My students and I make a “primer” from gesso tinted with acrylics and add extra fine pumice powder to create texture. We apply this to a board, (have used masonite), with a mini foam roller. Nice thing is that the amount of texture and color can be adjusted. It also works well for creating large pieces.
So proud of you Christine!
Hey David! That first set of Grumbachers you gave me when I was 16 has led me on a crazy path. Yes you got me using Rotten Stone for a few paintings. I still like to make surfaces too, but just don’t devote time to it anymore. I have added extra pumice in primer to Ampersand to give it a deliberate texture or swirls or whatever. Its good stuff. Thanks for chiming in! 😊
Hi Christine. Ambersand is made in Buda, TX. A hop skip and jump from Georgetown. It is a divine surface; like no other. I do like that it’s a panel which is so helpful for plein air.
Where I will be! Absolutely, its great! And I will be in Texas for workshops in October and November.
Thanks for doing this series on surfaces–there are SO MANY to choose from in the pastel world, and it’s great to hear what others have experienced using them. Looking forward to what you have to share!
Sure! it really does affect the outcome so I think about it a lot before starting anything.
I enjoy all of your blog postings. I’ve learned much from you. This is the first time I haven’t been able to grasp your exhuberance over ampersand panels. But thank heaven’s we are not all alike. I too have experimented with many different surfaces and just cannot warm up to ampersand. However seeing what you can do with it may just be the push I need to give it another go. My own fav is LaCarte for soft pastel, or perhaps Uart 500 (mounted on board). Or a number of other substrates. LOL. (It depends on what my intended outcome is. ) Can’t wait for next week.
lol. thanks Donna. I didn’t like it at first until I embraced how wild it can be. Yes love LaCarte for different reasons. More on that next week.

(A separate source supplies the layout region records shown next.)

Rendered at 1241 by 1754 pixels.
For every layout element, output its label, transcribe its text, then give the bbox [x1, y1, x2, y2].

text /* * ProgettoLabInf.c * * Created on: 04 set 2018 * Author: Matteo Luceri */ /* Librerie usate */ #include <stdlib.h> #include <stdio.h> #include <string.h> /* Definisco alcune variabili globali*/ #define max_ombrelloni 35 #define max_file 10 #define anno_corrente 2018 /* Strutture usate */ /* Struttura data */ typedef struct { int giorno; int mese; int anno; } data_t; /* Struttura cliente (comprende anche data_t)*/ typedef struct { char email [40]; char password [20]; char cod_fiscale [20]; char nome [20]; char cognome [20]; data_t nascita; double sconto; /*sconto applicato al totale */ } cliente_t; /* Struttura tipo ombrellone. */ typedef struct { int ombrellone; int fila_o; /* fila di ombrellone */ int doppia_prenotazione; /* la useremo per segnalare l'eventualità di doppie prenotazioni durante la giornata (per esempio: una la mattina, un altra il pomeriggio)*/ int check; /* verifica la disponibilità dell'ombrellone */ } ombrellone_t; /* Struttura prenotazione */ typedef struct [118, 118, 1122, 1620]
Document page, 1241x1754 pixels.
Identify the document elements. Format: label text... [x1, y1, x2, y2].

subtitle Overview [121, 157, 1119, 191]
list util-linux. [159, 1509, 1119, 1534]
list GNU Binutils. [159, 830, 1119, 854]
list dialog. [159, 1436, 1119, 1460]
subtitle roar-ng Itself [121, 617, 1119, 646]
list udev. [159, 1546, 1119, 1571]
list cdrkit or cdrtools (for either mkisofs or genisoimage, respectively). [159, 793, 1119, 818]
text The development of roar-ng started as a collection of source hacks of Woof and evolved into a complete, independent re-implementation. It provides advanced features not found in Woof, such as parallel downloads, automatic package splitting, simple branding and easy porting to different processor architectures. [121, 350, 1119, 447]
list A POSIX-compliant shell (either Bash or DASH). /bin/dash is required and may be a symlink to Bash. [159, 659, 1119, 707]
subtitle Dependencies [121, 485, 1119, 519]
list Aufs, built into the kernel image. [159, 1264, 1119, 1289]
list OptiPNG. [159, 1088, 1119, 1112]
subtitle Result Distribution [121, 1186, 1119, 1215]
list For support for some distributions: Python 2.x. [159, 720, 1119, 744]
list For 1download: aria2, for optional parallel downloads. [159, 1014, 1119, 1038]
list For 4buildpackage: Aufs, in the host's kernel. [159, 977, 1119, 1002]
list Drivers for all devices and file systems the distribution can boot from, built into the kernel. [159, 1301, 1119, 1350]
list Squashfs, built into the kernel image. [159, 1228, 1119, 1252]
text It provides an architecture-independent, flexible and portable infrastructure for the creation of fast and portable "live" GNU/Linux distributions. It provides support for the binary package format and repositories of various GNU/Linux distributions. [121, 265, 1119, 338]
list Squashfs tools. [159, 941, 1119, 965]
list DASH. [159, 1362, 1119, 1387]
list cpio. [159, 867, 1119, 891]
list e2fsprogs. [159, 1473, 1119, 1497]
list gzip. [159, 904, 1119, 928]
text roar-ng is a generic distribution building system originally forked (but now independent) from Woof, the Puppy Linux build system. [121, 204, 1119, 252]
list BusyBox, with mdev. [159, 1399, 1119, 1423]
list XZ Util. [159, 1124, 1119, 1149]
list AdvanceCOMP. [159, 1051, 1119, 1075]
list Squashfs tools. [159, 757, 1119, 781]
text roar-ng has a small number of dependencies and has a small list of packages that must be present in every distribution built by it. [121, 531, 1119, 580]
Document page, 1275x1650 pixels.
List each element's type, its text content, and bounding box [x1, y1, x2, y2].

Christine, I’m new to your Blog and throughly enjoy it. Your enthusiasm motivates me to get cracking and get to work. I’m so grateful for the wealth of information you share.
I wonder if there is a place to get a recipe for David’s primed gesso? I’d love to experiment with making some surfaces.
Thanks, Nan
Hi and welcome! I am sure he would share. That gives me an idea for a blog post of making surfaces too. I have some recipes as well and I will check in with him. Stay tuned! 😊
I don’t have an exact recipe for the pumice primer that we use in my drawing class at BC3. These are college students and like to experiment with the amount of texture etc. Some students use a “universal” primer from a big box store as it is better for hard to grip surfaces and contains a stain killer. Extra fine pumice can be purchased online and we purchase it in bags.
Begin by tinting the primer to the desired color with either acrylics or a FLAT latex paint. Remember, it will dry about one shade darker. Add pumice and stir until it is about like yogurt. Apply two light coats in a random pattern rather than one heavy coat.
thanks!
I am going to try ampersand, but have tried Pastelmat and cannot get it to work for me. How about doing a blog on Uart?
yep! Im going to hit most of them…..
great
Have only tried Ampersand once, but I loved the result. So will try again. My fave is LaCarte, can’t wait to hear your take on it!
😊
I would like you to talk more about your power presentation!
I have the recording available of a live Power class on this site. OR just let me know you want it and I will send you the link and payment request.
Greetings! Very helpful advice in this particular article! It is the little changes that will make the largest changes. Many thanks for sharing!